I know, it’s a bit of a dog‐bites‐man headline, but bear with me. A new study by a Rutgers University ed. professor purports to tell us about “Private Schooling in the U.S.: Expenditures, Supply, and Policy Implications.” The trouble is, the study presents no data that are representative of private schooling in the U.S.
Author and ed school professor Bruce Baker analyzed per pupil expenditures of private schools that had registered with Guidestar.org. Based on its mission statement, Guidestar is a service brings together charities seeking donations with would‐be donors, in an effort to encourage philanthropy. Only a fraction of the nation’s private schools participate, and they are self‐selected into that group. It is reasonable to think that the schools that self‐select into Guidestar are the ones most avidly seeking donations. According to a PowerPoint presentation on Guidestar’s site, its top five types of users are:
- Non‐Profit Development Directors
- Non‐Profit Fundraising Directors
- Grant Writers
- Foundation Grants Administrators and Donor Services Managers
- Corporate Foundation Giving Program Managers
Quite possibly, the private schools most actively seeking non‐tuition revenue are the ones… receiving the most non‐tuition revenue. So not only is the Guidestar population of private schools not randomly selected, and non‐representative of private schools nationally, there is reason to believe it is biased in the direction that its author and funders favor.

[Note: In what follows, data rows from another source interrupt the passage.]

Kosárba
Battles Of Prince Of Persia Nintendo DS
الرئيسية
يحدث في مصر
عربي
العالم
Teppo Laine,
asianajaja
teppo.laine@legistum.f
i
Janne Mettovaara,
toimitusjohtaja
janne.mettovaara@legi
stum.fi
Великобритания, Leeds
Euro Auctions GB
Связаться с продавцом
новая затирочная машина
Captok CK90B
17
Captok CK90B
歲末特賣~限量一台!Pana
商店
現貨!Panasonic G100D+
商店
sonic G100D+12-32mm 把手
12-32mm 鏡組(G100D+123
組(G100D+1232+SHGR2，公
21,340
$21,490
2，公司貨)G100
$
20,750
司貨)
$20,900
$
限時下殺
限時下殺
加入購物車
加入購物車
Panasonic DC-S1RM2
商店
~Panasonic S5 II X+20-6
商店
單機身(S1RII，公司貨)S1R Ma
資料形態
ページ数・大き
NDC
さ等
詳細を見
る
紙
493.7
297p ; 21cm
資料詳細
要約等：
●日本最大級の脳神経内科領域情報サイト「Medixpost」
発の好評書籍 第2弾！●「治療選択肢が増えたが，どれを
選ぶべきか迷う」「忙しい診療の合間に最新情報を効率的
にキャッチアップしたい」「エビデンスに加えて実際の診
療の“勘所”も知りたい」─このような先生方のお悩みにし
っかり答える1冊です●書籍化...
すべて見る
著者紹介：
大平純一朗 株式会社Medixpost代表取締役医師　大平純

This would be bad enough, but it gets worse. The author makes no serious attempt to determine the extent of the bias, or to control for it. In fact, he consciously makes it worse: he choses to eliminate from consideration any private schools reporting revenues or expenditures under $500,000, thereby excluding smaller, less expensive schools.
I have literally NEVER seen a serious academic study that starts from a sample that is known to be biased in the direction favored by its funders and then consciously makes matters worse by actively skewing it even further!
An example of the kind of analysis that is supposed to accompany the presentation of a non‐random sample to ascertain extent and direction of bias appears in my own 2006 study of Arizona private schools, available here. I dedicate five pages (beginning on page 14) to an assessment of whether and to what extent my survey respondents differed from the universe of all Arizona private schools. Significant effort was expended on that section of the study, because it is both necessary and expected. I was disappointed, though not surprised, by the absence of such a section in the Baker study.
Not only can the Baker study not tell you how much U.S. private schools really spend, it seems to have a little difficulty getting the public school spending figures right, too. For instance, there is a line on page 42 implying that DC public schools were spending $14,000 in 2007. Federally‐reported data show that DC was already spending over $18,000 per pupil in 2005-06. And I’ve shown that it spent $28,000/pupil in 2008-09.
Finally, did I mention that Baker’s study was funded by the NEA‐bankrolled “Great Lakes Center for Education Research and Practice”? As Ed Sector pointed out a couple of years ago: “The Great Lakes Center and the NEA’s Michigan affiliate are also linked on a personal level: [the Center’s director] Teri Battaglieri is married to Michigan Education Association Executive Director Lou Battaglieri.”
Update: Note that the reason Guidestar only has financial information for a small fraction of the nation’s private schools is that the vast majority of U.S. private schools are religious, and religious schools are not required to file IRS Form 990 (from which Guidestar gets its financial data). The religious private schools that do file Form 990 are thus a small self‐selected group that is presumably seeking to maximize its revenue from charitable donations, and hence very likely biased toward higher spending schools.